[Passage to read Boundary: Start]

Keywords: chemotherapy, glioblastoma multiforme, radiotherapy, spinal cord, surgery
1. Introduction
Spinal cord tumors represent 6% to 8% of all central nervous system tumors combined and are relatively rare compared to intracranial neoplasms.[1] Primary spinal glioblastoma multiforme (GBM), World Health Organization (WHO) classification grade IV, is a highly malignant tumor with median survival rates around only 14 months from diagnosis with comprehensive treatment.[2,3] This malignant tumor type accounts for approximately 7.5% of all intramedullary gliomas and only 1.5% of all spinal cord tumors.[4–6] Primary spinal GBM has a predilection to develop at the cervical and thoracic regions; however, conus medullaris tumors do infrequently occur.[7,8]
Up until now, perhaps because of the low incidence of primary spinal cord GBM, fewer than 200 cases have been reported in the medical literature. Reports are necessarily limited to single-case studies and small-number case series. It is, therefore, not surprising that little is known about the clinical characteristics and treatment protocols of this devastating malignancy. The aim of this paper is to present a case of primary spinal GBM as well as to summarize and, via review of the relevant literature, update information on the clinical characteristics, radiologic features, and treatment protocols for this rare disease.
2. Case report
A 15-year-old girl presented in clinic, reporting a 3-month history of progressive numbness and weakness in her left upper extremity as well as neck pain for 1 month. On neurological examination, cranial nerves were intact. Her motor examination showed 5/5 strength throughout with the exception of the left upper extremity, which was 3/5 at the flexors and extensors. Sensory examination was significant for decreased sensation in the upper extremities along the C5, C6, and C7 dermatomes. There were no neurologic abnormalities of the lower extremities. The patient's medical history did not reveal any notable events.
The Ethics Committee of the Union Hospital of Fujian Medical University approved this study. The analysis was performed in accordance with the ethical standards of the hospital and the tenets of the Declaration of Helsinki. The patient reported in this study has provided written consent by the patient's legal guardian.

[Passage to read Boundary: End]
[Entries provided Boundary: Start]

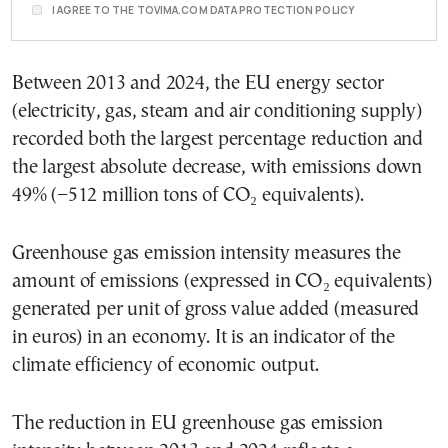
I AGREE TO THE TOVIMA.COM DATA PROTECTION POLICY
Between 2013 and 2024, the EU energy sector
(electricity, gas, steam and air conditioning supply)
recorded both the largest percentage reduction and
the largest absolute decrease, with emissions down
49% (−512 million tons of CO₂ equivalents).
Greenhouse gas emission intensity measures the
amount of emissions (expressed in CO₂ equivalents)
generated per unit of gross value added (measured
in euros) in an economy. It is an indicator of the
climate efficiency of economic output.
The reduction in EU greenhouse gas emission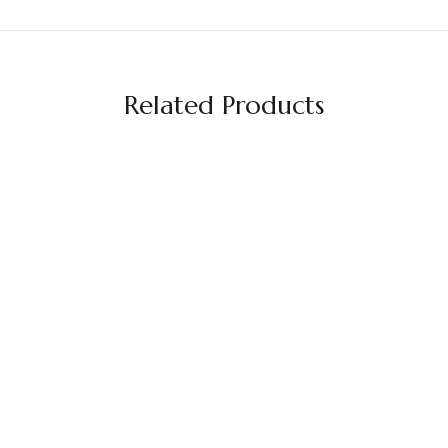
Related Products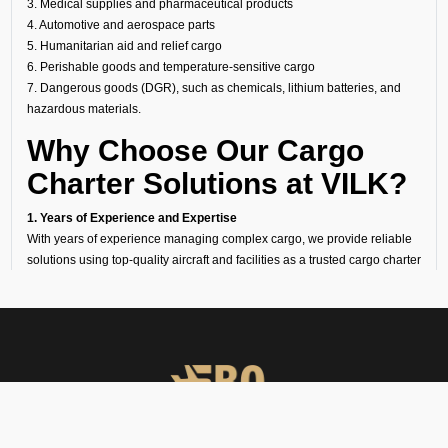
3. Medical supplies and pharmaceutical products
4. Automotive and aerospace parts
5. Humanitarian aid and relief cargo
6. Perishable goods and temperature-sensitive cargo
7. Dangerous goods (DGR), such as chemicals, lithium batteries, and
hazardous materials.
Why Choose Our Cargo
Charter Solutions at VILK?
1. Years of Experience and Expertise
With years of experience managing complex cargo, we provide reliable
solutions using top-quality aircraft and facilities as a trusted cargo charter
broker.
2. 24/7 Availability
Our operations team is ready around the clock to arrange urgent air
cargo charter flights.
3. Cost-Effective Options
Our strong industry ties enable us to offer competitive cargo charter costs
without compromising on service quality.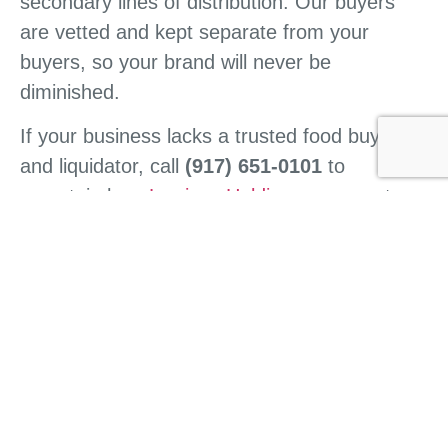
secondary lines of distribution. Our buyers
are vetted and kept separate from your
buyers, so your brand will never be
diminished.
If your business lacks a trusted food buyer
and liquidator, call
(917) 651-0101
to
ascertain how
Lewisco Holdings
can meet
your business’s needs in a safe, profitable,
and fast manner.
CONTACT US
HOME
ABOUT US
WHAT WE DO
BUY FROM US
SELL TO US
CONTACT US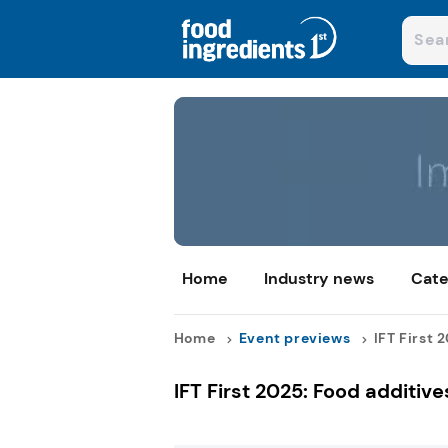
Home
Industry news
Cate
Home
Event previews
IFT First 
IFT First 2025: Food additive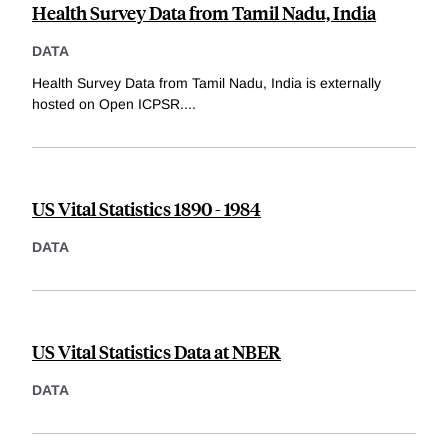
Health Survey Data from Tamil Nadu, India
DATA
Health Survey Data from Tamil Nadu, India is externally
hosted on Open ICPSR.
...
US Vital Statistics 1890 - 1984
DATA
US Vital Statistics Data at NBER
DATA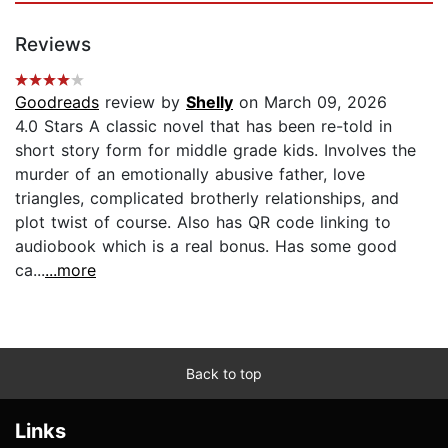
Reviews
Goodreads
review by
Shelly
on March 09, 2026
4.0 Stars A classic novel that has been re-told in
short story form for middle grade kids. Involves the
murder of an emotionally abusive father, love
triangles, complicated brotherly relationships, and
plot twist of course. Also has QR code linking to
audiobook which is a real bonus. Has some good
ca...
...more
Back to top
Links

[Entries provided Boundary: End]

Brief 1
From the spinal glioblastoma report, copy the passage from "The Ethics Committee" up to and including "patient's legal guardian.".
Brief 2
Pick up the spinal glioblastoma report after its last sentence and keep writing it.

Task output 1
The Ethics Committee of the Union Hospital of Fujian Medical University approved this study. The analysis was performed in accordance with the ethical standards of the hospital and the tenets of the Declaration of Helsinki. The patient reported in this study has provided written consent by the patient's legal guardian.

Task output 2
Spinal magnetic resonance imaging (MRI) revealed a large intramedullary tumor extending from C4 down to C7 with inhomogeneous enhancement of the tumor area (Fig. 1). Two days after the presumptive diagnosis of primary spinal GBM was made, the patient underwent laminotomy and laminoplasty between C4 and C7. Upon opening the dura, the spinal cord evidenced notable expansion. The visible tumor mass was brownish-red and richly vascular. It was very difficult to distinguish the tumor margin from the spinal cord. Frozen section confirmed GBM. Therefore, microsurgical subtotal excision was performed with intraoperative electrophysiological monitoring. Motor-evoked potentials were stable and showed no change throughout the excision of the tumor mass and at termination of the operation.
Figure 1.
Preoperative magnetic resonance imaging (MRI): (A) sagittal T2-weighted MRI, which shows a high-signal intramedullary lesion extending from C4 to C7, filling the involved spinal canal. (B) Postcontrast sagittal T1-weighted MRI, showing a heterogeneous enhancement intramedullary lesion. Red arrows indicate the lesion.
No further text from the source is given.